UPDATE 2-Discovery cuts 2012 rev outlook after Q3 earnings miss

* Sees FY revs $4.48-$4.53 bln vs pvs $4.55-$4.65 bln

* Sees net income of $975 mln to $1.025 bln

* 3rd-qtr EPS 57 cents vs Street view 63 cents

Nov 6 (Reuters) - Discovery Communications Inc lowered its full-year revenue outlook on Tuesday after it reported worse-than-expected quarterly earnings due to a stronger dollar and higher taxes.

The company, whose cable networks include Discovery Channel, TLC and Animal Planet, benefited from advertising sales at home and abroad but had lower distribution revenue in the United States and foreign currency fluctuations.

As a result and due to higher costs related to its stock plan, Discovery expects total revenue for 2012 to be in a range of $4.48 billion to $4.53 billion.
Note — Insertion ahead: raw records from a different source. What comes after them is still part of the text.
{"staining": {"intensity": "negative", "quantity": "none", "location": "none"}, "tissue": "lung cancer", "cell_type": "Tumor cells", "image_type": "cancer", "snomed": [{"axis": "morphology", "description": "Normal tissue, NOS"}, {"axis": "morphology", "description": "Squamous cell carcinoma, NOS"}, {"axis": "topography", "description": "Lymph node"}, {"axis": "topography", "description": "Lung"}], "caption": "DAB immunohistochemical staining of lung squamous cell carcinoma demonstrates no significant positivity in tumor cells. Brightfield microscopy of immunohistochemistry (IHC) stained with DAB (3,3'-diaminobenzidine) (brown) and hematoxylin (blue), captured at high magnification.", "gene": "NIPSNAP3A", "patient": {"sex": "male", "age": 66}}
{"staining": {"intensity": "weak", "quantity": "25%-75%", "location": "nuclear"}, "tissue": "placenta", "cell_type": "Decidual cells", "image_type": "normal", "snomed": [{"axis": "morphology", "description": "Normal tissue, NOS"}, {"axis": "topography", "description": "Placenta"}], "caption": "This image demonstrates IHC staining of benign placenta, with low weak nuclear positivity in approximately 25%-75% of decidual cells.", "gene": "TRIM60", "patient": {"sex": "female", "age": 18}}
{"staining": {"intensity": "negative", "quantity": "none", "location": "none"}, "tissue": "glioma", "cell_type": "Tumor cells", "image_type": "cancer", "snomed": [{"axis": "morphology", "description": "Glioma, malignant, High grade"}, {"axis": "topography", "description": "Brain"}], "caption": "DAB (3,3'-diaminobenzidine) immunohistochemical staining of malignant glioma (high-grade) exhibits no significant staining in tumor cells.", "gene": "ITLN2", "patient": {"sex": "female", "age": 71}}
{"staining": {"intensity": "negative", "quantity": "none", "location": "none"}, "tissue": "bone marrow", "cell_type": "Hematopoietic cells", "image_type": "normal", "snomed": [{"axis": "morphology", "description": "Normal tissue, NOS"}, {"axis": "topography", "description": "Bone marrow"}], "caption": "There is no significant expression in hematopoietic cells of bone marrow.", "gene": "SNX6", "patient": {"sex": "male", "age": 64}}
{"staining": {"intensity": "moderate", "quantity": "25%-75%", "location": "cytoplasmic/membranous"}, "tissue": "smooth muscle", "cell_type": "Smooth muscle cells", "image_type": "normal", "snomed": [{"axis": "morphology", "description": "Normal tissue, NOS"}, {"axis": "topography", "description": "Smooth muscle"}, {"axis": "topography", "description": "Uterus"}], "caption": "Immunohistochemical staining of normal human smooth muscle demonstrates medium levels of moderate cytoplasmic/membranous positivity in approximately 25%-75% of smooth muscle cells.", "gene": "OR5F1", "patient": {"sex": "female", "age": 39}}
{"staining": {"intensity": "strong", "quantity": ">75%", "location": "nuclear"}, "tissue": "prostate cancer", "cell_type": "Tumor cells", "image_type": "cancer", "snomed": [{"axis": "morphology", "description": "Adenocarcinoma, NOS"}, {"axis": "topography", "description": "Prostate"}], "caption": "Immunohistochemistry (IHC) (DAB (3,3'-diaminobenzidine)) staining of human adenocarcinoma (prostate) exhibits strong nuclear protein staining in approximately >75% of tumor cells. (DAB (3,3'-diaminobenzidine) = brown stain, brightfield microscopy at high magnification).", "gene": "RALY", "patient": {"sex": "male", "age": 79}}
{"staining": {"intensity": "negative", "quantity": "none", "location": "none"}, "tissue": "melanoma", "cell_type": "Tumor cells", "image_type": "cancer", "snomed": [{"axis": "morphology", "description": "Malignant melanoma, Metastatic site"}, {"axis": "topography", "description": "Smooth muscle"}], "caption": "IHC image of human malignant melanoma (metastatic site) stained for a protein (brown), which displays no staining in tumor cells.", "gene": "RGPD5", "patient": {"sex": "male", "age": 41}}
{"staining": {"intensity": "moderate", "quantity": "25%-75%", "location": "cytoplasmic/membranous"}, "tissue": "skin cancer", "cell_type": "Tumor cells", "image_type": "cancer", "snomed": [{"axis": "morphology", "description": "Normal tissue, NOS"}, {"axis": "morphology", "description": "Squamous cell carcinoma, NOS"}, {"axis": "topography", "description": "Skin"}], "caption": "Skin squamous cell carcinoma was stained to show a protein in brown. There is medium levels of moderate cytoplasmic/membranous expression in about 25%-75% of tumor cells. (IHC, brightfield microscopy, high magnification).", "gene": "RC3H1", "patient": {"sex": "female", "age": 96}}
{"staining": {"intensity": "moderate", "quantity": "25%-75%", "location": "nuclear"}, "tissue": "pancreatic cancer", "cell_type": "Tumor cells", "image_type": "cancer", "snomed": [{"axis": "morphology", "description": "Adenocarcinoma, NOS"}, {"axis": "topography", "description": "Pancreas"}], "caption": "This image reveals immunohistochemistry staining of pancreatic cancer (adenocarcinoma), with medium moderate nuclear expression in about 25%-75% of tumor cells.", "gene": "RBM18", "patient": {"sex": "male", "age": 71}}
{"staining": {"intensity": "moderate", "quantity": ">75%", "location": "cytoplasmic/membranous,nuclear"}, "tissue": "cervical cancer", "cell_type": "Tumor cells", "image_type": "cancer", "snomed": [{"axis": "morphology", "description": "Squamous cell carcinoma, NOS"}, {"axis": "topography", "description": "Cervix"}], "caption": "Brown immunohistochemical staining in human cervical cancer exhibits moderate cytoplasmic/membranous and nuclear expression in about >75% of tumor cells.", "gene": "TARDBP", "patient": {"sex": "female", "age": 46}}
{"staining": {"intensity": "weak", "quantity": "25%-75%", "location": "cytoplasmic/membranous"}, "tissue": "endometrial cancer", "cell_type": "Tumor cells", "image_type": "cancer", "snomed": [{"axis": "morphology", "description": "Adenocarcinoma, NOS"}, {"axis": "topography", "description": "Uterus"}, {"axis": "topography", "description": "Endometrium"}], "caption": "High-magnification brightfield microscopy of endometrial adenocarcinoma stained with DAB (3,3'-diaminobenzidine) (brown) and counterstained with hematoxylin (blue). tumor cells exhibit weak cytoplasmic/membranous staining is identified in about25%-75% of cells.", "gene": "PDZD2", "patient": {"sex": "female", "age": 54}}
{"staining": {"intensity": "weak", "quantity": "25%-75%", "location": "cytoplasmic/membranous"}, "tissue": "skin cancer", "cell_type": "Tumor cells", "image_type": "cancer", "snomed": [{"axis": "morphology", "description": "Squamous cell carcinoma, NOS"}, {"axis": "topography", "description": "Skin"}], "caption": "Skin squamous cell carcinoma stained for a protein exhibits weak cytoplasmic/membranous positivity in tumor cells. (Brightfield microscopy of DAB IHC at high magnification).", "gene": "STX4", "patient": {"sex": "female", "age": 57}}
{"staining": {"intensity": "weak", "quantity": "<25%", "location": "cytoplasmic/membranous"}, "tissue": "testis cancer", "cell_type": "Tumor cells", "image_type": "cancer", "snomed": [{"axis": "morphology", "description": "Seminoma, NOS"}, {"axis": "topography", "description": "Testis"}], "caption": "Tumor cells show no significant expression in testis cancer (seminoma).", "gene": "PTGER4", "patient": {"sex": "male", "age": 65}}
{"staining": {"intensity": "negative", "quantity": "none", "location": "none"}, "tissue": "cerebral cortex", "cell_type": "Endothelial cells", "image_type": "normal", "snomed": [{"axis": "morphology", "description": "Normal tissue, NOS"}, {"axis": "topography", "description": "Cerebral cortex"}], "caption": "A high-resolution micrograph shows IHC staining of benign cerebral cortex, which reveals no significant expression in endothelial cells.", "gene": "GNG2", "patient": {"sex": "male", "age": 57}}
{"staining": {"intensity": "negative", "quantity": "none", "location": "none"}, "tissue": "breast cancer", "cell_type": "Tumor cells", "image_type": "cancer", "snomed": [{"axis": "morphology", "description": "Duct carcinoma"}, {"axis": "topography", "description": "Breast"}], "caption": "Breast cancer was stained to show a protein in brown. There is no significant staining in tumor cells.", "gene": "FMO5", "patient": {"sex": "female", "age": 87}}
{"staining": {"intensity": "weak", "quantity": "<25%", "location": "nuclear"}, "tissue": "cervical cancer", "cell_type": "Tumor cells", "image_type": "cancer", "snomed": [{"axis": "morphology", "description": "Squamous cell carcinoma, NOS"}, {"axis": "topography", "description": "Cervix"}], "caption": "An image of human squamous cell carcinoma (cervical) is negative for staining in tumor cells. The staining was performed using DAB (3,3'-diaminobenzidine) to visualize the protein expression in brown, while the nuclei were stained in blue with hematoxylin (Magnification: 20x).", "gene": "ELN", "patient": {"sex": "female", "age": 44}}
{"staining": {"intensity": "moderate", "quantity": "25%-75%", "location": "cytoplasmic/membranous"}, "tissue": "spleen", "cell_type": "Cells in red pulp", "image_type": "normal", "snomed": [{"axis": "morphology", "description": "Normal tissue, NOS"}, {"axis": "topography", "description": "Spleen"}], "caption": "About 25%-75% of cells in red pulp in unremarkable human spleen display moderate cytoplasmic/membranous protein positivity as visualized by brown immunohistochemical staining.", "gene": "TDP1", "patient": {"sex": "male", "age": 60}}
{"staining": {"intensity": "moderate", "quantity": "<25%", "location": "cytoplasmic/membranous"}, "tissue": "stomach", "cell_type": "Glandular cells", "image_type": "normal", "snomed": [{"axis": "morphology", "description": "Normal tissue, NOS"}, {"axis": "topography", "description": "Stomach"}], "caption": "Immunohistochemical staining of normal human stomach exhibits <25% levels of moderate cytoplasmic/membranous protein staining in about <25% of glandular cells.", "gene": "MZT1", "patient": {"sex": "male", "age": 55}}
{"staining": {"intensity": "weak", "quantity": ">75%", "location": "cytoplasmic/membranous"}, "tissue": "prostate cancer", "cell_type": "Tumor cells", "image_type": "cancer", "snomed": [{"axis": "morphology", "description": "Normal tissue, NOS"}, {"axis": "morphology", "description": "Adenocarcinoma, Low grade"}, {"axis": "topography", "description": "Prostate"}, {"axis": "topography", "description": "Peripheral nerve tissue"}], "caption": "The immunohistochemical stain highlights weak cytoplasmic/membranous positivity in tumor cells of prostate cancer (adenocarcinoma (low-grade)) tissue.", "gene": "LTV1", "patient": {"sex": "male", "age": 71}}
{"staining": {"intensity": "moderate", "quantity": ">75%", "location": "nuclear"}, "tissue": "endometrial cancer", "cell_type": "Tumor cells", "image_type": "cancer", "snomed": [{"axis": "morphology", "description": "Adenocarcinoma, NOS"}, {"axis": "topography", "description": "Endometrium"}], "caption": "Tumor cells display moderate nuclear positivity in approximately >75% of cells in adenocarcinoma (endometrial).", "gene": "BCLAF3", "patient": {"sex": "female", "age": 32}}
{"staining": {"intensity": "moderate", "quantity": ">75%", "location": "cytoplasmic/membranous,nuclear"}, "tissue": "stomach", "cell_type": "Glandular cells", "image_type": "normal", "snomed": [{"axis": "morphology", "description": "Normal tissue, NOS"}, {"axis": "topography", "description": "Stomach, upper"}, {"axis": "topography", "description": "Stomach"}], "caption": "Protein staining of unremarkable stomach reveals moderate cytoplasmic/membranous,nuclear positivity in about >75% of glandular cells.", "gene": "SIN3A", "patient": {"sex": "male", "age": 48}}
It had forecast full-year revenue between $4.55 billion and $4.65 billion.

``Our stock has been performing so well that we now have higher expenses for stock compensation,'' a spokeswoman said.

Discovery's share price has gained 45.11 percent year to date and 35 percent within a year. It closed at $59.47 on Monday.

The company, which has a joint venture with Oprah Winfrey's OWN network, also forecast full-year net income of $975 million to $1.025 billion.

Analysts are, on average, anticipating full-year revenue of $4.56 billion and a net income of $1.056 billion.

The effects of a stronger dollar hurt third-quarter net income, which fell more than 10 percent to $214 million, or 57 cents a share, and missed Wall Street estimates of 63 cents a share, according to Thomson Reuters I/B/E/S.

Discovery's third-quarter net income a year earlier was boosted by a distribution deal with Netflix.

Revenue was largely flat at $1.08 billion, compared with the average expectation of $1.09 billion.

Discovery said advertising revenue in the United States rose 7 percent while distribution revenue fell 14 percent.

International Networks' revenue for the third quarter increased 7 percent, the company said.

Advertising revenue in local currencies increased 10 percent ``primarily from higher pricing across most regions, particularly at free to air networks in Western Europe'', Discovery said.